I took the opportunity to slip out of my high heels as Father’s gaze darted over to me, and his hands tightened around the wheels, his knuckles bleeding white as he surged halfway across the room. Maxim’s face was blank, but when I cast him a look, there was something in his eyes... something that put me even more on edge. Which, truly, shouldn’t have been possible.
The tip of the pyramid dug ever deeper into my palm, until I could feel the blood soaking through the fabric of the bandages that covered my wounds. Nerves had me whispering, “Good evening, Father.” I felt like a coward for shrinking in on myself, for my shoulders hunching, as the desire to disappear into the damn wallpaper overcame me.
I’d spent a lifetime trying to hide, but it never worked out. Unless I was with someone like him. Someone dark and dangerous. Someone more powerful than the Bratva Pakhan. Only then would I ever be safe from the monster who had sired me.
His nostrils flared as he maneuvered around the furniture like it was a NASCAR racetrack, and when he finally reached me, it hit me then.
He was in a wheelchair.
He was injured.
He couldn’t walk.
After that display, I had a feeling he was badly in need of glasses, just too prideful to wear them, and I was still terrified of him.
I could run away, just dart out of the room, but Maxim was here. And Victoria wasn’t. She’d made no mention of going for a sleepover earlier, which was something she would have shared with me if this wasn’t impromptu.
That indicated what was going to happen.
Father was going to beat me. Or maybe Maxim was if Father couldn’t manage it.
I could run, but Maxim would catch me. Would bring me back.
And like always, as was my new normal now, Svetlana would cheer on from the sidelines like the demented harpy she was.
Hatred surged inside me like lava bubbling in the pit of a volcano.
The desire to make him scared, to make him hurt, to terrorize him, to make them all scared was so overwhelming that it made my cheeks flush with color when, seconds earlier, I knew I’d paled.
The Irish were worse than the Bratva.
They were smarter, more devious. They ruled with iron fists but diversified. They had power in unusual places, where we scurried about in the shadows, they were New York’s darlings. Not necessarily the older O’Donnelly, but the sons for sure.
Aidan Jr. and Brennan were considered eligible bachelors in need of snatching up by Park Avenue Princesses, and the A-listers who had attended Inessa and Eoghan’s wedding hadn’t been there for the Vasovs—but for the O’Donnellys.
That was power.
That was protection.
And it was within my grasp. Within my reach. I wasn’t about to let anything get in my way.
As he slid toward me, his wheelchair making him faster even as it was harder for him to maneuver through the many pieces of adult Barbie furniture, most of which he collided with, I sucked in a sharp breath, curling my feet into the rug as I murmured, “Is something wrong?”
“Why were you talking to that O’Donnelly cunt today?”
So, the bribe hadn’t been enough to keep my guard quiet.
I should have known.
Inside, I squirmed, but outwardly, I presented as calm a facade as I was able and rasped, “You mean Brennan? He uses the same stables as me.”

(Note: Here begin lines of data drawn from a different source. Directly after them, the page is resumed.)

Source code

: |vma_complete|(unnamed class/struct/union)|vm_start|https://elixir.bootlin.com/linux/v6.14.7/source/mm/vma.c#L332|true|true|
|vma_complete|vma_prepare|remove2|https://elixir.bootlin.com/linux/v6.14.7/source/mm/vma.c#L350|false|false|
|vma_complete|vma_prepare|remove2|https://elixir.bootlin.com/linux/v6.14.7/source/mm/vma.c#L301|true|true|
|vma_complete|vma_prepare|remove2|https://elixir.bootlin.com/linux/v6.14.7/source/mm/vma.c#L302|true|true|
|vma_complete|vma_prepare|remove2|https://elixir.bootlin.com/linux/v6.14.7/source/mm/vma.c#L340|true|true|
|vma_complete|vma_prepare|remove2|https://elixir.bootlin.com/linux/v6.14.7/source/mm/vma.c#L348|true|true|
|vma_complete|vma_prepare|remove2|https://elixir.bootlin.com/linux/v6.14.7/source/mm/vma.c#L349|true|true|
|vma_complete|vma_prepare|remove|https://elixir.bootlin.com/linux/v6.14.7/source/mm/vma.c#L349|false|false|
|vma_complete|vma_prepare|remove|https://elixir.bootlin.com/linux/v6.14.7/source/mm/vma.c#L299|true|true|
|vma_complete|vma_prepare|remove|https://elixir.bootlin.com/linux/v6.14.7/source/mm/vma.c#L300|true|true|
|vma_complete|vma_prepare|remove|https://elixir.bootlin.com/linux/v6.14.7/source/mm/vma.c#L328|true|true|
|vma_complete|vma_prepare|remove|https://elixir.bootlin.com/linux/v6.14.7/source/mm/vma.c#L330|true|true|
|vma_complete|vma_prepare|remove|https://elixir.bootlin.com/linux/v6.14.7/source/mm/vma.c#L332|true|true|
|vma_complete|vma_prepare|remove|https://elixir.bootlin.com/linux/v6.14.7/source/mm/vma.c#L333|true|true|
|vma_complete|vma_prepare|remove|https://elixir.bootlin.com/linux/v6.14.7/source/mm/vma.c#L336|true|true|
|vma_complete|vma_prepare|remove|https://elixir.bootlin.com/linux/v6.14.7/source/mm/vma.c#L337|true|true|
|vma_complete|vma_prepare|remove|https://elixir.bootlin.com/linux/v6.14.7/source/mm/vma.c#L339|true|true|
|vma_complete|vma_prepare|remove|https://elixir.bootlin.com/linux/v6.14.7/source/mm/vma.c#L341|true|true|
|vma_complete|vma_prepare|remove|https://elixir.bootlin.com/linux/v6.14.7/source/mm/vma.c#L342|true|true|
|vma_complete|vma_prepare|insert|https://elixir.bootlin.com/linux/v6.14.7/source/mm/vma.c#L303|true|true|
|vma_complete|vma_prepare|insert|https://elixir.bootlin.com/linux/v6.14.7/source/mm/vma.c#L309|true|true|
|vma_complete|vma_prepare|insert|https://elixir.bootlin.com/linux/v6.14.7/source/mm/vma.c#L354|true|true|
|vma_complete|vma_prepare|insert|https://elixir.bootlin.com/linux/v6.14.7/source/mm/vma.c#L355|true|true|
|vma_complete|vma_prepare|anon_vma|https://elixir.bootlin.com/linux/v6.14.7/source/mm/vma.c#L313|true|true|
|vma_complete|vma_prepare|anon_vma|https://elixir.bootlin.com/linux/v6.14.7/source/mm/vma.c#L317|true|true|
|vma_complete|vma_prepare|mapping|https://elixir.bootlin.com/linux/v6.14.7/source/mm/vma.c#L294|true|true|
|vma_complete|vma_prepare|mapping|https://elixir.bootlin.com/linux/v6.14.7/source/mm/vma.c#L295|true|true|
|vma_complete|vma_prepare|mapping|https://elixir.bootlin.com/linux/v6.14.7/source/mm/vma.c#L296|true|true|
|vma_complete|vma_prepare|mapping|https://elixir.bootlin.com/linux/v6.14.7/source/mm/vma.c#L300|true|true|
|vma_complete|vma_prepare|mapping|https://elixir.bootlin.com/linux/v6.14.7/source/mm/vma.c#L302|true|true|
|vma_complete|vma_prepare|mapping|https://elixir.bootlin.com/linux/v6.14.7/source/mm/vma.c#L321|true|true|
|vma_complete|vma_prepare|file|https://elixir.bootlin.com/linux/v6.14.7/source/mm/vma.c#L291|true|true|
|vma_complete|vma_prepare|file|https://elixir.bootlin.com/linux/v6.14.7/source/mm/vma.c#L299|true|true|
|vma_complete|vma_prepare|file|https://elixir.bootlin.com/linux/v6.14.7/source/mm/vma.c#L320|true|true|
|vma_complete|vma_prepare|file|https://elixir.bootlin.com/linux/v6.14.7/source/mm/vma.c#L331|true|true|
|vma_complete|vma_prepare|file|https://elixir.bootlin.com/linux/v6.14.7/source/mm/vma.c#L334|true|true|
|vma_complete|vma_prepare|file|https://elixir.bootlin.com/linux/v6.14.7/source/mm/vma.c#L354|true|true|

Svetlana snorted. “A likely story.” She surged to her feet, smoothing down her dress that was more like a napkin, and murmured, “I’m bored. And hungry. Your heir wants dinner.”
Gaze whipping around to face her, I caught her just in time for her to pat her stomach. The smugness in her smile made sense now.
I’d already been useless to my father if I wasn’t going to marry his Sovietnik and tighten his links with his Two Spies—his generals—but now Svetlana was breeding, and if she gave him a son, then my already precarious situation was a thousand times worse.
And that was nothing to Victoria’s position in this family.